[an error occurred while processing this directive]

Management’s Discussion and Analysis of
Financial Condition and Results of Operations

CASH FLOW

Cash Flows From Operating Activities
Net cash used in operating activities was $0.4 billion in 2008 compared to $2.6 billion used by operating activities in 2007. The year-to-year change of $2.2 billion was driven mainly by the reduction in the net loss of $2.3 billion. This, in turn, was largely due to the absence in 2008 of the one-time transfer of $3.0 billion formerly held in escrow to the PSRHBF in 2007. Additional cash was provided in 2008 by an increase of $547 million in prepaid postage. This is due to changes in consumer buying behavior, largely driven by the introduction of the Forever Stamp (See Note 2 to the Financial Statements, Summary of significant accounting policies — Revenue Recognition/Deferred Revenue — Prepaid Postage). This increase was partially offset by decreases in payables and accrued expenses of $324 million, other noncurrent liabilities of $167 million, money orders outstanding of $127 million, and a decrease in accrued compensation and benefits of $105 million.

Net cash used in operating activities was $2.6 billion in 2007 compared to $3.8 billion provided by operating activities in 2006. The year-to-year decrease of $6.4 billion was driven mainly by the $8.4 billion in payments to the PSRHBF in 2007, as required by P.L. 109-435, partially offset by the $1.6 billion in CSRS payments that we are no longer required to make. This is also reflected in our 2007 net loss of $5.1 billion compared to 2006 net income of $900 million. Additional cash was provided in 2007 by an increase in other noncurrent liabilities of $281 million, primarily contingent liabilities, an increase in compensation and benefits liabilities of $347 million, and increased collections of accounts receivable of $80 million. These cash flow increases were partially offset by decreases in payables and accrued expenses of $93 million, and customer deposit accounts and outstanding money orders of $186 million.

Cash Flows From Investing Activities
Net cash used by investing activities was $1.9 billion in 2008 compared to $500 million provided in 2007. Purchases of property and equipment of $2.0 billion decreased $700 million from the $2.7 billion purchased in 2007. Proceeds from building sales and the sale of property and equipment totaled $57 million in 2008 compared to $257 million in 2007. The remainder of the change was due to the absence, in 2008, of the one time 2007 transfer of funds from the escrow restricted cash into operating cash. Excluding this one time item, cash used by investing activities would have decreased $520 million in 2008.

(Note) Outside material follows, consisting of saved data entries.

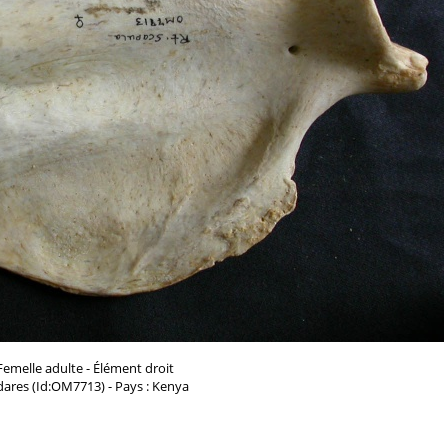
Femelle adulte - Élément droit
dares (Id:OM7713) - Pays : Kenya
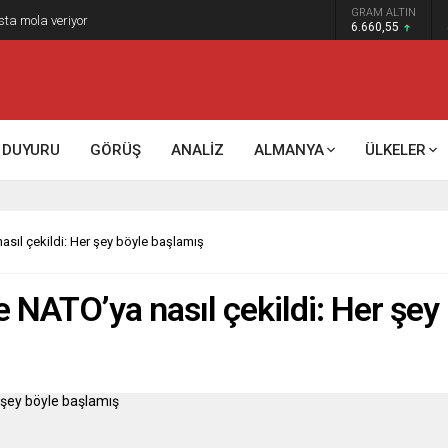
GRAM ALTIN
k kontrol mü, kolonializm mi?
6.660,55
DUYURU
GÖRÜŞ
ANALİZ
ALMANYA
ÜLKELER
sıl çekildi: Her şey böyle başlamış
 NATO’ya nasıl çekildi: Her şey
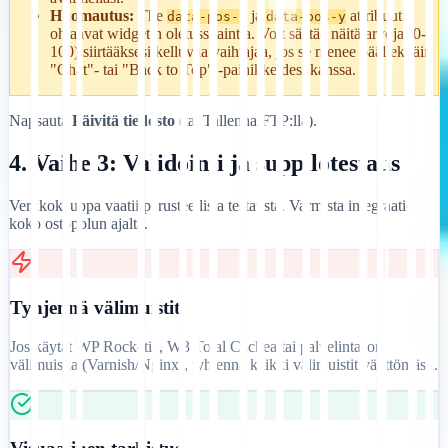
Huomautus:
The
ja
attribuutit
data-pos-x
data-pos-y
ohjaavat widgetin oletussijaintia. Voit säätää näitä arvoja (0-
100) siirtääksesi kelluvaa vaihtajaa, jos se menee päällekkäin
"Chat"- tai "Back to Top" -painikkeidesi kanssa.
Napsauta
Päivitä tiedosto
(tai Tallenna FTP:llä).
4. Vaihe 3: Validointi ja suppilotestaus
Verkkokauppa vaatii perusteellista testausta. Varmista integraatio
koko ostopolun ajalta.
Tyhjennä välimuistit
Jos käytät WP Rocketia, W3 Total Cachea tai palvelintason
välimuistia (Varnish/Nginx), tyhjennä kaikki välimuistit välittömästi.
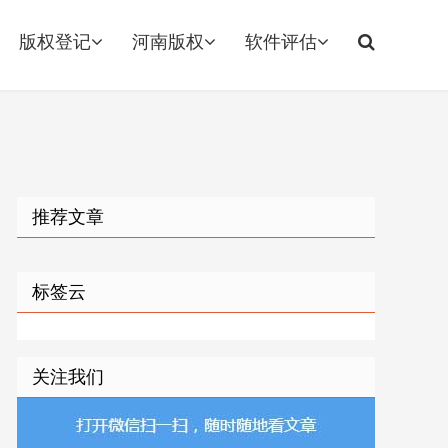
版权登记
河南版权
软件评估
推荐文章
标签云
关注我们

Net cash provided by investing activities was $500 million in 2007 compared to $5.5 billion used in 2006. Nearly all of the year-over-year change can be attributed to the almost $3.0 billion that was placed in escrow as restricted cash in 2006, and then was removed from restricted cash when transferred to the new PSRHBF in 2007. Capital cash outlays of $2.7 billion increased slightly from the $2.6 billion in 2006. Proceeds from the sale of property were $39 million in 2007 compared to $114 million in 2006. In 2007, the sale of the James A. Farley Building and several Philadelphia properties resulted in proceeds from deferred building sales of $218 million. Excluding the escrow, net cash flow used in investing activities would have been virtually unchanged at $2.5 billion for both 2007 and 2006, rather than the $500 million and $5.5 billion reported.

Cash Flows From Financing Activities
Net cash provided by financing activities was $2.9 billion, $2.0 billion, and $2.0 billion for 2008, 2007, and 2006 respectively. Our borrowing from the Federal Financing Bank increased $3.0 billion, $2.1 billion, and $2.1 billion in 2008, 2007, and 2006 respectively.

FINANCING ACTIVITIES

Debt
As an “independent establishment of the executive branch of the Government of the United States,” we receive no tax dollars for ongoing operations. We are self-supporting, and have not received an appropriation for operational costs since 1982. We fund our operations chiefly through cash generated from operations and by borrowing from the Federal Financing Bank.

The amount we borrow is largely determined by the difference between our cash flow from operations, which includes the end-of-year payout of $6.6 billion for retiree health benefits and workers’ compensation, and our capital cash outlays. Our capital cash outlays consist of the funds invested for new facilities, new automation equipment, and new services. On September 30, 2008, we had $7.2 billion in debt outstanding, a $3.0 billion increase from last year.